**Task details**
Duplicate every line of the records word for word, starting at the line containing "wires of JST" and continuing through the end of the records.

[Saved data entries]
----
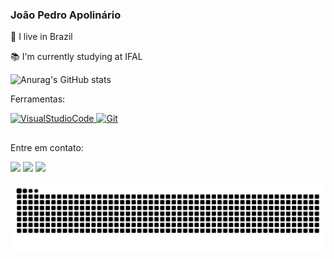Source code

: ### João Pedro Apolinário


🌆 I live in Brazil

📚 I'm currently studying at IFAL



![Anurag's GitHub stats](https://github-readme-stats.vercel.app/api?username=joaooapolinario&show_icons=true&theme=radical)


<p align=""left>
    Ferramentas:
</p>
<p align="left">
    <a href="#">
        <img src="https://img.shields.io/badge/Visual_Studio_Code-0078D4?style=for-the-badge&logo=visual%20studio%20code&logoColor=white" alt="VisualStudioCode">
    </a>
    <a href="#">
        <img src="https://img.shields.io/badge/Git-F05032?style=for-the-badge&logo=git&logoColor=white" alt="Git">
    </a>
</p>

 ##
 
<div> 
    <p align=""left>
    Entre em contato:
</p>

  <a href="https://instagram.com/joaoo.apolinario" target="_blank"><img src="https://img.shields.io/badge/-Instagram-%23E4405F?style=for-the-badge&logo=instagram&logoColor=white" target="_blank"></a>
  <a href = "mailto: joaopedrodacosta2014@hotmail.com"><img src="https://img.shields.io/badge/-Gmail-%23333?style=for-the-badge&logo=gmail&logoColor=white" target="_blank"></a>
  <a href="https://www.linkedin.com/in/joao-pedro-b134a5202/" target="_blank"><img src="https://img.shields.io/badge/-LinkedIn-%230077B5?style=for-the-badge&logo=linkedin&logoColor=white" target="_blank"></a> 
 
  ![Snake animation](https://github.com/joaooapolinario/joaooapolinario/blob/output/github-contribution-grid-snake.svg)
 
</div>

 
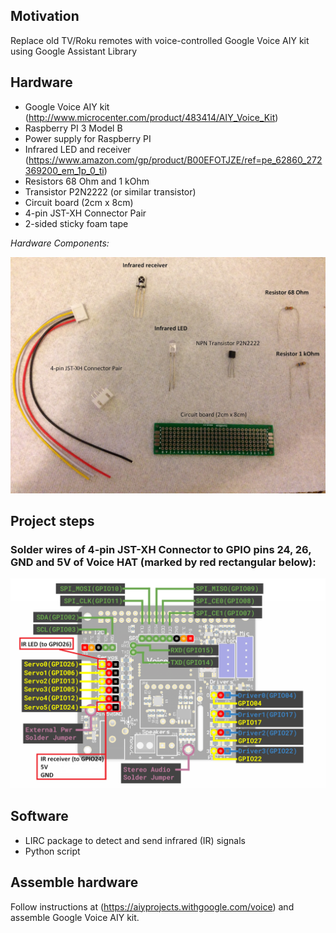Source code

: ## Motivation

Replace old TV/Roku remotes with voice-controlled Google Voice AIY kit using Google Assistant Library

## Hardware
- Google Voice AIY kit (http://www.microcenter.com/product/483414/AIY_Voice_Kit)
- Raspberry PI 3 Model B
- Power supply for Raspberry PI
- Infrared LED and receiver (https://www.amazon.com/gp/product/B00EFOTJZE/ref=pe_62860_272369200_em_1p_0_ti)
- Resistors 68 Ohm and 1 kOhm
- Transistor P2N2222 (or similar transistor)
- Circuit board (2cm x 8cm)
- 4-pin JST-XH Connector Pair
- 2-sided sticky foam tape

*Hardware Components:*

![Hardware components](https://github.com/dvillevald/tv_remote_google_voice_aiy/blob/master/images/Hardware_components.jpg)

## Project steps

### Solder wires of 4-pin JST-XH Connector to GPIO pins 24, 26, GND and 5V of Voice HAT (marked by red rectangular below):

![Attaching wires of JST Connector to Voice Hat](https://github.com/dvillevald/tv_remote_google_voice_aiy/blob/master/images/Voice_HAT_Hardware_Extensions.png)





## Software
- LIRC package to detect and send infrared (IR) signals
- Python script 

## Assemble hardware

Follow instructions at (https://aiyprojects.withgoogle.com/voice) and assemble Google Voice AIY kit.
----
**Solution for this problem**
![Attaching wires of JST Connector to Voice Hat](https://github.com/dvillevald/tv_remote_google_voice_aiy/blob/master/images/Voice_HAT_Hardware_Extensions.png)





## Software
- LIRC package to detect and send infrared (IR) signals
- Python script 

## Assemble hardware

Follow instructions at (https://aiyprojects.withgoogle.com/voice) and assemble Google Voice AIY kit.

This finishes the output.